Jeff Blue who worked with Linkin Park, Amir Windom who works with the band fun. and Greg Long who runs an independent record label, will be guest speakers at a panel discussion set for 5 p.m. on Saturday at Peabody's, and Cull is hoping to have some local industry insiders on the panel as well.
"Those three are the main speakers," Cull says. "The musicians can come in and ask questions as well. We want to create a demand for that panel. In the past, we've done panels in hotel conference rooms and only had 30 people there. We don't want that. We didn't want to do it too early in the day."
DNA Level C will host a night of electronic music/ dance music on Saturday night. Cull says that tickets are going fast for it.

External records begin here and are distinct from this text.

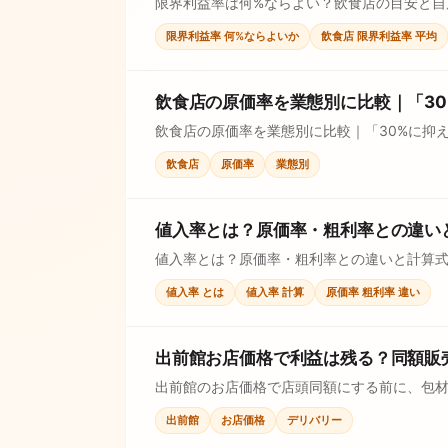
限界利益率は何%ならよい？飲食店の目安と
限界利益率 何%ならよいか
飲食店 限界利益率 平均
飲食店の原価率を業態別に比較｜「3
飲食店の原価率を業態別に比較｜「30%に抑
使えます。
飲食店
原価率
業態別
値入率とは？原価率・粗利率との違い
値入率とは？原価率・粗利率との違いと計算
す。
値入率 とは
値入率 計算
原価率 粗利率 違い
出前館お店価格で利益は残る？同額販
出前館のお店価格で店頭同額にする前に、包材
出前館
お店価格
デリバリー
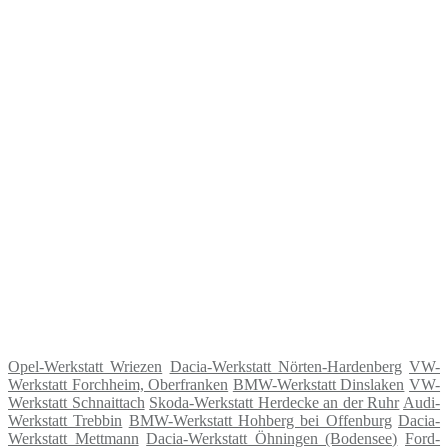
Opel-Werkstatt Wriezen
Dacia-Werkstatt Nörten-Hardenberg
VW-
Werkstatt Forchheim, Oberfranken
BMW-Werkstatt Dinslaken
VW-
Werkstatt Schnaittach
Skoda-Werkstatt Herdecke an der Ruhr
Audi-
Werkstatt Trebbin
BMW-Werkstatt Hohberg bei Offenburg
Dacia-
Werkstatt Mettmann
Dacia-Werkstatt Öhningen (Bodensee)
Ford-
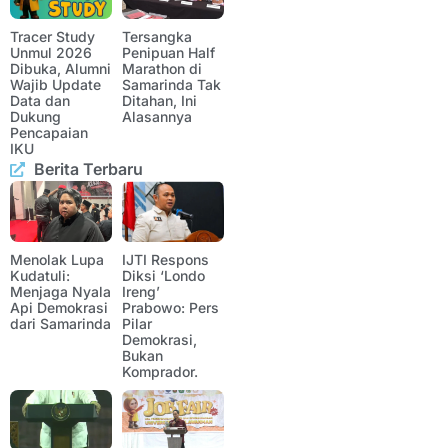
Tracer Study
Tersangka
Unmul 2026
Penipuan Half
Dibuka, Alumni
Marathon di
Wajib Update
Samarinda Tak
Data dan
Ditahan, Ini
Dukung
Alasannya
Pencapaian
IKU
Berita Terbaru
Menolak Lupa
IJTI Respons
Kudatuli:
Diksi ‘Londo
Menjaga Nyala
Ireng’
Api Demokrasi
Prabowo: Pers
dari Samarinda
Pilar
Demokrasi,
Bukan
Komprador.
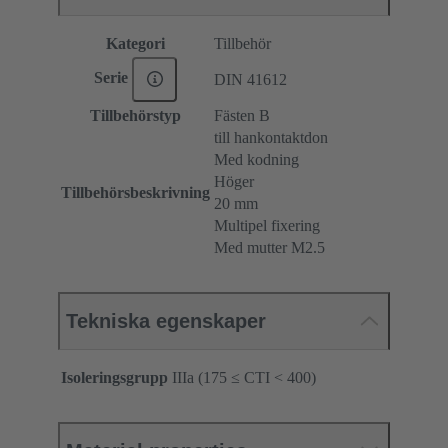
Kategori
Tillbehör
Serie
DIN 41612
Tillbehörstyp
Fästen B
till hankontaktdon
Med kodning
Höger
Tillbehörsbeskrivning
20 mm
Multipel fixering
Med mutter M2.5
Tekniska egenskaper
Isoleringsgrupp
IIIa (175 ≤ CTI < 400)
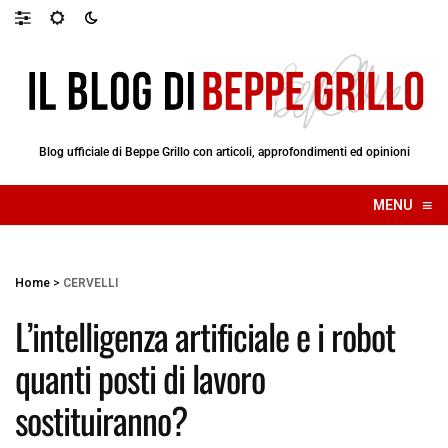
Blog ufficiale di Beppe Grillo con articoli, approfondimenti ed opinioni
≡
MENU
☰
Home
>
CERVELLI
L’intelligenza artificiale e i robot
quanti posti di lavoro
sostituiranno?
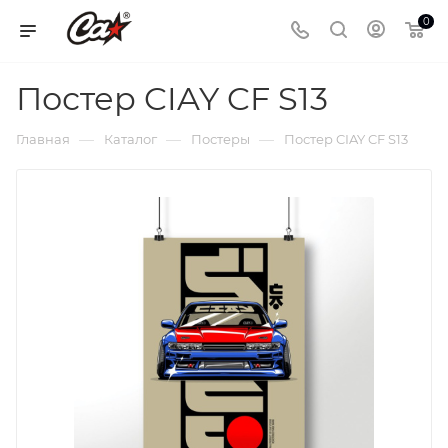
0
Постер CIAY CF S13
—
—
—
Главная
Каталог
Постеры
Постер CIAY CF S13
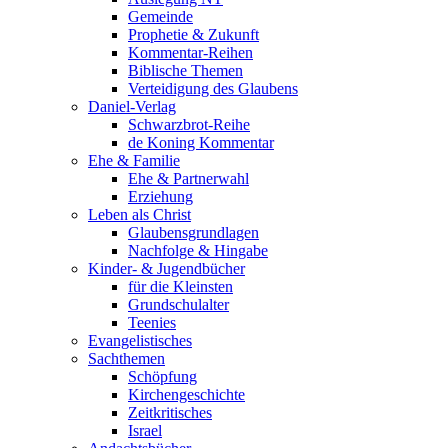
Gemeinde
Prophetie & Zukunft
Kommentar-Reihen
Biblische Themen
Verteidigung des Glaubens
Daniel-Verlag
Schwarzbrot-Reihe
de Koning Kommentar
Ehe & Familie
Ehe & Partnerwahl
Erziehung
Leben als Christ
Glaubensgrundlagen
Nachfolge & Hingabe
Kinder- & Jugendbücher
für die Kleinsten
Grundschulalter
Teenies
Evangelistisches
Sachthemen
Schöpfung
Kirchengeschichte
Zeitkritisches
Israel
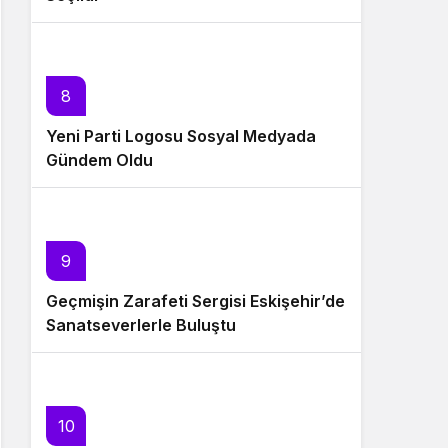
8
Yeni Parti Logosu Sosyal Medyada
Gündem Oldu
9
Geçmişin Zarafeti Sergisi Eskişehir’de
Sanatseverlerle Buluştu
10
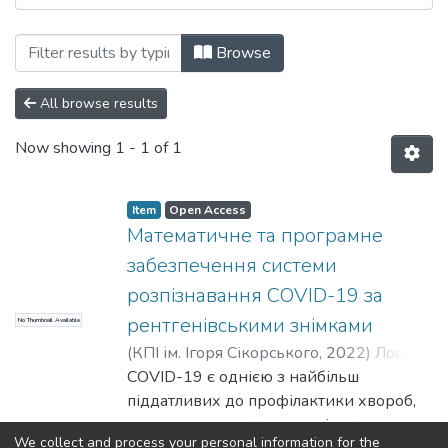
Browsing Прикладна математика та ком
Browse
All browse results
Now showing
1 - 1 of 1
Item
Open Access
Математичне та програмне
забезпечення системи
розпізнавання COVID-19 за
рентгенівськими знімками
No Thumbnail Available
(
КПІ ім. Ігоря Сікорського
,
2022
)
Лось, В.
М.
COVID-19 є однією з найбільш
;
Борознюк, Д. О.
піддатливих до профілактики хвороб,
вона розповсюджена не тільки на
We collect and process your personal information for the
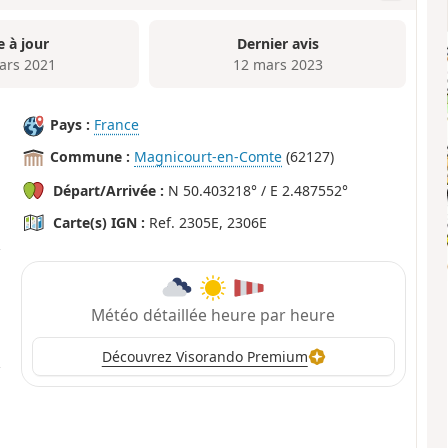
e à jour
Dernier avis
ars 2021
12 mars 2023
Pays :
France
Commune :
Magnicourt-en-Comte
(62127)
Départ/Arrivée :
N 50.403218° / E 2.487552°
Carte(s) IGN :
Ref. 2305E, 2306E
Météo détaillée heure par heure
Découvrez Visorando Premium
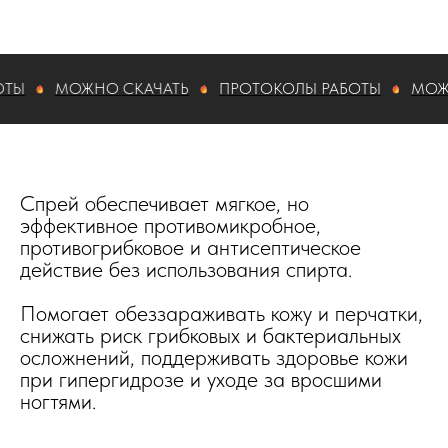
МОЖНО СКАЧАТЬ
ПРОТОКОЛЫ РАБОТЫ
МОЖНО С
Спрей обеспечивает мягкое, но
эффективное противомикробное,
противогрибковое и антисептическое
действие без использования спирта.​
Помогает обеззараживать кожу и перчатки,
снижать риск грибковых и бактериальных
осложнений, поддерживать здоровье кожи
при гипергидрозе и уходе за вросшими
ногтями.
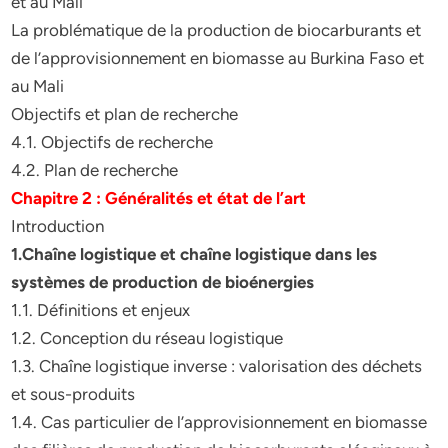
et au Mali
La problématique de la production de biocarburants et
de l’approvisionnement en biomasse au Burkina Faso et
au Mali
Objectifs et plan de recherche
4.1. Objectifs de recherche
4.2. Plan de recherche
Chapitre 2 : Généralités et état de l’art
Introduction
1.Chaîne logistique et chaîne logistique dans les
systèmes de production de bioénergies
1.1. Définitions et enjeux
1.2. Conception du réseau logistique
1.3. Chaîne logistique inverse : valorisation des déchets
et sous-produits
1.4. Cas particulier de l’approvisionnement en biomasse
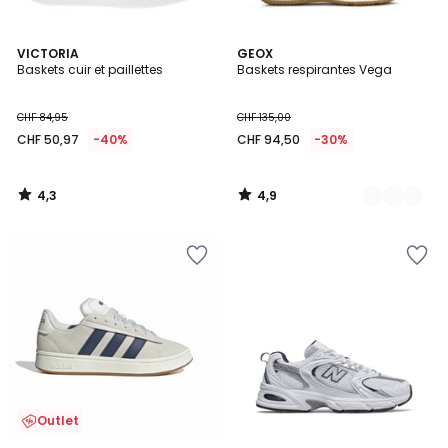
4,3
4,9
VICTORIA
2
GEOX
/ 5
/ 5
Baskets cuir et paillettes
Baskets respirantes Vega
Couleurs
CHF 84,95
CHF 135,00
CHF 50,97
-40%
CHF 94,50
-30%
4,3
4,9
/
/
5
5
Outlet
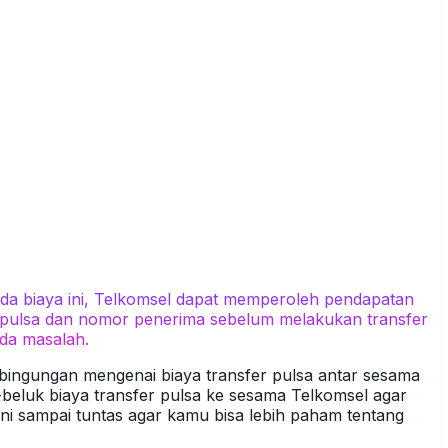
a biaya ini, Telkomsel dapat memperoleh pendapatan
o pulsa dan nomor penerima sebelum melakukan transfer
ada masalah.
ingungan mengenai biaya transfer pulsa antar sesama
k-beluk biaya transfer pulsa ke sesama Telkomsel agar
 ini sampai tuntas agar kamu bisa lebih paham tentang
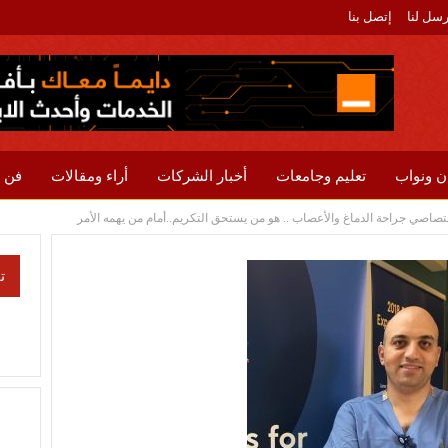
رسل لنا
إتصل بنا
ن ونواب
تعليم وجامعات
أخبار الشركات
أراء ومقالات
فن 
تصاصي جراحة الدماغ والأعصاب .. هو من يستحق التكريم..أمام من يهمه الأمر
ت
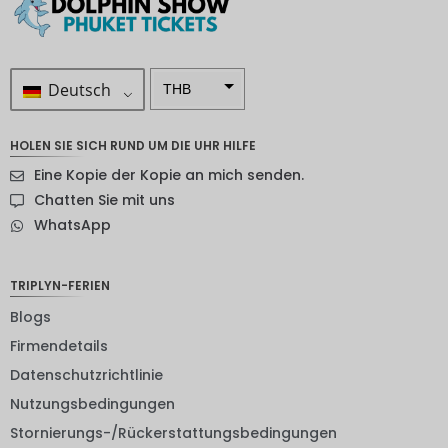
Deutsch
THB
ZAR
HOLEN SIE SICH RUND UM DIE UHR HILFE
SEK
Eine Kopie der Kopie an mich senden.
NZD
Chatten Sie mit uns
WhatsApp
NOK
JPY
TRIPLYN-FERIEN
EUR
Blogs
INR
Firmendetails
Datenschutzrichtlinie
IDR
Nutzungsbedingungen
GBP
Stornierungs-/Rückerstattungsbedingungen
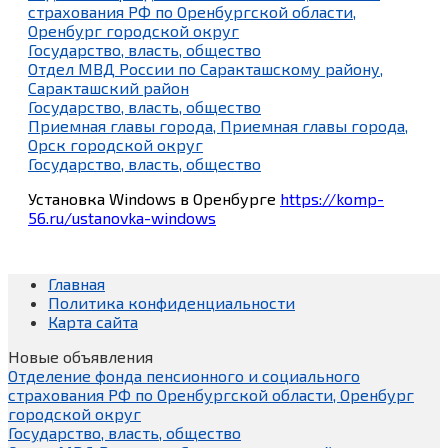
страхования РФ по Оренбургской области,
Оренбург городской округ
Государство, власть, общество
Отдел МВД России по Саракташскому району,
Саракташский район
Государство, власть, общество
Приемная главы города, Приемная главы города,
Орск городской округ
Государство, власть, общество
Установка Windows в Оренбурге
https://komp-
56.ru/ustanovka-windows
Главная
Политика конфиденциальности
Карта сайта
Новые объявления
Отделение фонда пенсионного и социального
страхования РФ по Оренбургской области, Оренбург
городской округ
Государство, власть, общество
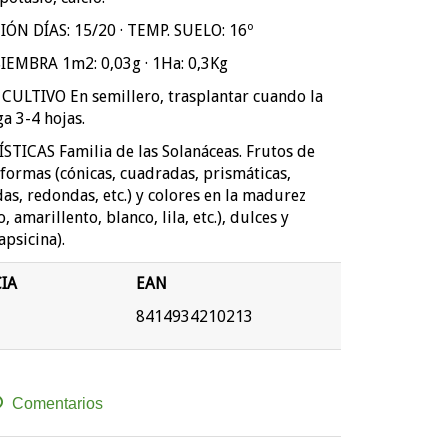
ÓN DÍAS: 15/20 · TEMP. SUELO: 16º
IEMBRA 1m2: 0,03g · 1Ha: 0,3Kg
ULTIVO En semillero, trasplantar cuando la
a 3-4 hojas.
TICAS Familia de las Solanáceas. Frutos de
 formas (cónicas, cuadradas, prismáticas,
as, redondas, etc.) y colores en la madurez
o, amarillento, blanco, lila, etc.), dulces y
apsicina).
IA
EAN
8414934210213
Comentarios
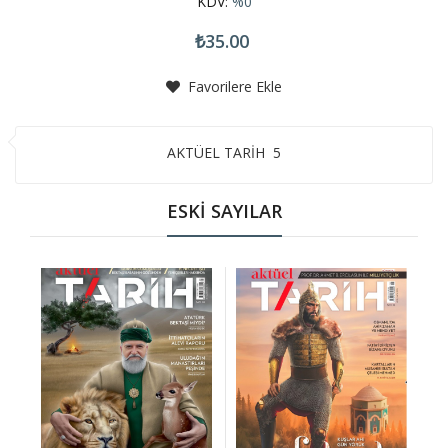
KDV:
%0
₺35.00
Favorilere Ekle
AKTÜEL TARİH 5
ESKİ SAYILAR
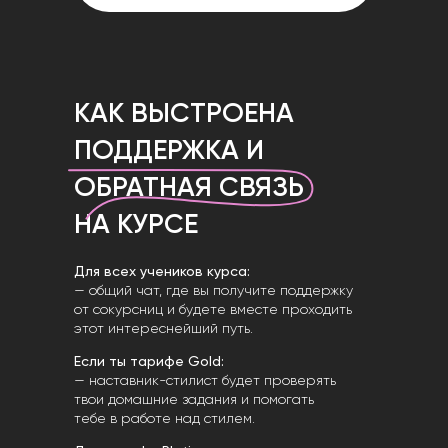
КАК ВЫСТРОЕНА
ПОДДЕРЖКА И
ОБРАТНАЯ СВЯЗЬ
НА КУРСЕ
Для всех учеников курса:
— общий чат, где вы получите поддержку
от сокурсниц и будете вместе проходить
этот интереснейший путь.
Если ты тарифе Gold:
— наставник-стилист будет проверять
твои домашние задания и помогать
тебе в работе над стилем.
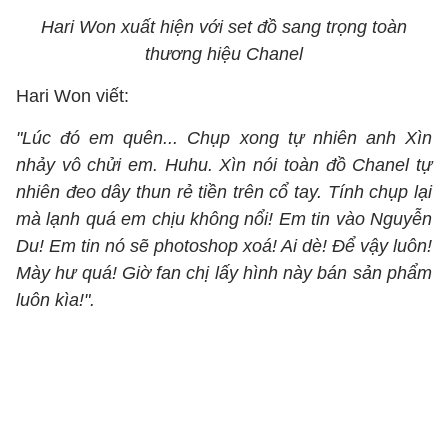
Hari Won xuất hiện với set đồ sang trọng toàn
thương hiệu Chanel
Hari Won viết:
"Lúc đó em quên... Chụp xong tự nhiên anh Xìn
nhảy vô chửi em. Huhu. Xìn nói toàn đồ Chanel tự
nhiên đeo dây thun rẻ tiền trên cổ tay. Tính chụp lại
mà lạnh quá em chịu không nổi! Em tin vào Nguyễn
Du! Em tin nó sẽ photoshop xoá! Ai dè! Để vậy luôn!
Mày hư quá! Giờ fan chị lấy hình này bán sản phẩm
luôn kìa!".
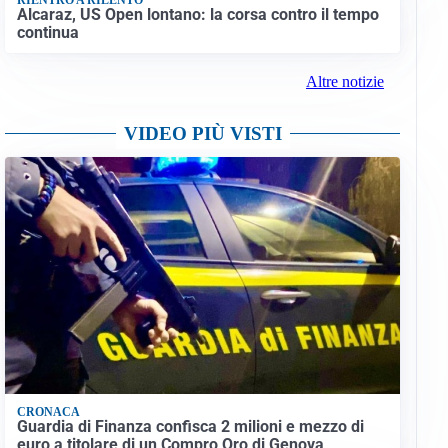
Alcaraz, US Open lontano: la corsa contro il tempo
continua
Altre notizie
VIDEO PIÙ VISTI
CRONACA
Guardia di Finanza confisca 2 milioni e mezzo di
euro a titolare di un Compro Oro di Genova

"I thought the electronic music was going to take off 10 years ago," he says. "I thought it would crossover then but it's only crossed over now and the scene here is doing really well."
On Sunday, Peabody's will host the closing night party that will feature local rapper TEZO as the headliner.
"He's a huge up-and-coming artist," says Cull. "The Sunday night Goth and Industrial night at the Foundry will be really cool too. And that same night at 21 Lounge, we'll have an R&B back-up band so singers can come and perform with a band. We have 12 R&B acts confirmed and the local label Boy Wonder Records that's owned by Eric Nolan of the O'Jays is sponsoring it."
While some regional acts are performing at the festival, it centers mostly on local acts, and Cull wants to keep it that way.
"We tried to get to that level of [a big industry festival like] South by Southwest but there's already a South by Southwest," he says. "We want to get more of the community involved. In the future, I want to have comedians involved and art showings. I could see films being involved, maybe at the Cedar Lee Theatre or something. I see us being more about different types of art rather than trying to become more like South by Southwest."